Debito immenso, tre trilioni di miliardi - QdS

Debito immenso, tre trilioni di miliardi

Debito immenso, tre trilioni di miliardi

sabato 18 Gennaio 2025

Banca d’Italia, novembre 2024

Banca d’Italia ha appena comunicato che, nel mese di novembre, il debito del Popolo italiano verso terzi, per “cambiali” che hanno firmato i Governi in questi trent’anni, ha superato la soglia di tre trilioni di miliardi e più precisamente di 3.005 miliardi di euro.
Le “cambiali” non sono altro che i titoli di Stato, che scadranno da qui a cinquant’anni e che i Governi prossimi dello stesso mezzo secolo dovranno pagare, per evitare che lo Stato italiano vada in fallimento e, con esso, tutto il suo Popolo.

La conseguenza di quanto precede è che nella Legge di Bilancio n. 207/24, approvata il 30 dicembre dello scorso anno, si prevedono interessi da pagare ai creditori, cioè ai possessori di tali titoli, che viaggiano verso i cento miliardi.
Immaginate se parte di questi cento miliardi, mettiamo cinquanta, potessero essere utilizzati per costruire infrastrutture materiali e immateriali, riparare i territori, aumentare la ricerca tecnologica per migliorare la qualità della vita, destinarli alla protezione dell’ambiente e via elencando.

La dissennatezza di tutti i Governi a partire dal 1994, ma anche di quelli precedenti, a partire dal 1978 – che si conclusero col fallimento dichiarato del Governo Amato del 1992 – sono la causa di questa situazione, che è ormai divenuta insostenibile. Secondo Banca d’Italia tutti/e i/le cittadini/e iscritti/e all’Anagrafe italiana hanno un debito sulla schiena di 51 mila euro, debito che graverà sulle spalle soprattutto dei/delle figli/e e dei/delle nipoti.

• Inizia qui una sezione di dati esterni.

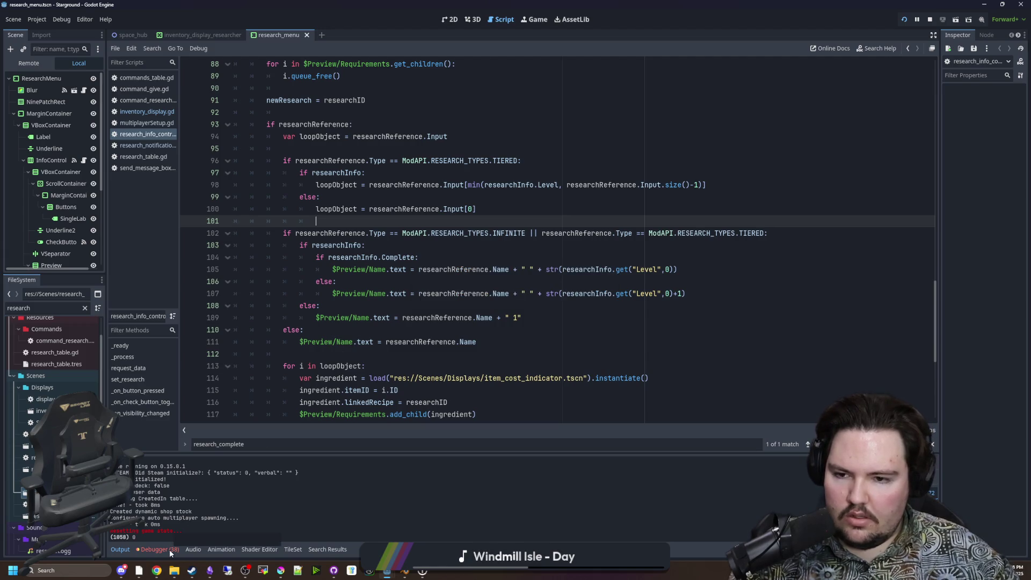
Review the Debugger's Errors list, then open multiplayerSetup.gd from the script list.
{"action": "left_click", "coordinate": [170, 549]}
{"action": "left_click", "coordinate": [169, 448]}
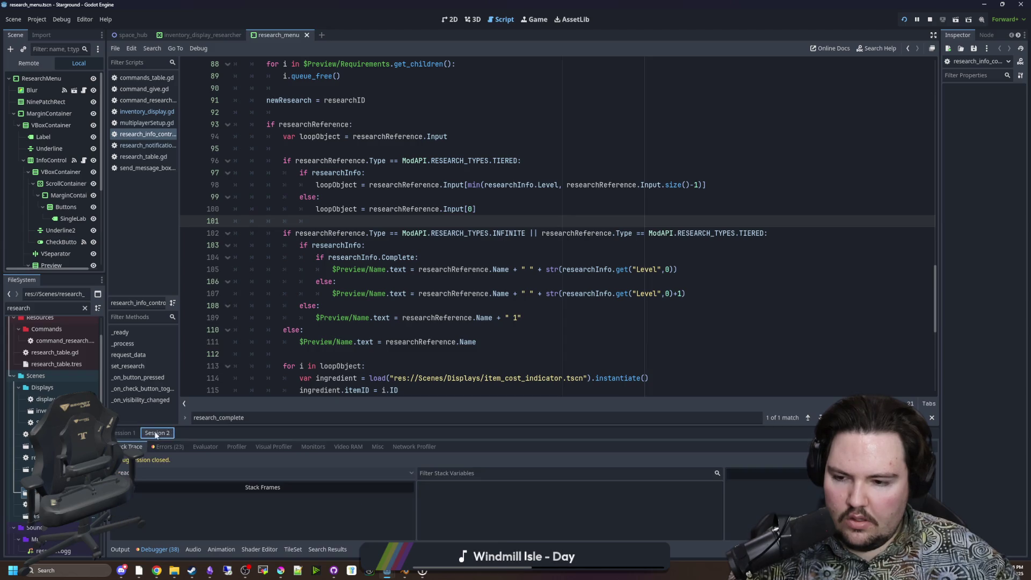
{"action": "left_click", "coordinate": [118, 549]}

Il debito indicato, ripetiamo, tre trilioni di miliardi, è all’incirca il 138 per cento del Pil, stimato per il 2024 a 2.300 miliardi. Ricordiamo che la Francia ha un rapporto debito-Pil poco sopra il 72 per cento e la Germania al di sotto di tale soglia. Dunque, quelle due nazioni pagano molti meno interessi e possono così destinare le somme agli investimenti descritti sopra.

La questione è grave, ma non seria, diceva Ennio Flaiano, perché le cause di quanto precede sono la debolezza dei ceti politici, Governi e parlamentari di questi tre decenni. Una debolezza che li ha portati e li porta ad accontentare tutti/e.

La conseguenza è che si continuano ad allargare i cordoni della borsa per la spesa cattiva al fine di accontentare le lobby e altri gruppi di pressione, che chiedono e chiedono.

Vi è un’altra questione che abbiamo più volte evidenziato in queste righe e cioè il malfunzionamento della Pubblica amministrazione, che causa sperperi di ogni genere, da più parti stimati in circa 50 miliardi.
Responsabilità dei Governi precedenti e dell’attuale è non avere messo mano a una revisione effettiva per efficientare la macchina dello Stato, ricevendo un’organizzazione efficiente e professionale, basata sulla digitalizzazione estesa o totale di tutti i servizi a ogni livello (centrale, regionale e locale).
Qualcuno dice che questi editoriali richiamano il cane che abbaia alla luna. Non crediamo, perché per noi è sufficiente che anche uno/a solo/a dei/delle lettori/trici prenda atto di quanto diciamo e rifletta sulle prospettive.

La malattia è grave nonostante radio, televisioni, quotidiani, pagine social e altri cerchino di rappresentare ai/alle cittadini/e una situazione diversa, mentendo spudoratamente; però i numeri non mentono mai.

Coloro che raccontano menzogne si trovano in difficoltà quando vengono messi con le spalle al muro dai numeri, che sono sempre incontrovertibili. Quei numeri che smentiscono un’altra colossale menzogna secondo cui il Sud Italia cresce più del Nord, mentre la verità degli stessi ci dice che il divario continua ad aumentare inesorabilmente, tagliando in due il Paese.

Roma, essendo una città impiegatizia, dove il Governo elargisce a destra e a manca danaro per consulenti, dipendenti, professionisti e altro, tutto sommato offre una buona qualità di vita. Però, purtroppo, in quella città, l’Amministrazione comunale è sempre deficitaria, nonostante il cambio di colore delle diverse amministrazioni, perché i partiti fanno eleggere persone incapaci di gestire un’azienda pubblica con circa 70 mila dipendenti, che amministrano una città di 3 milioni di abitanti.
Roma, città eterna, perché resta uguale a se stessa.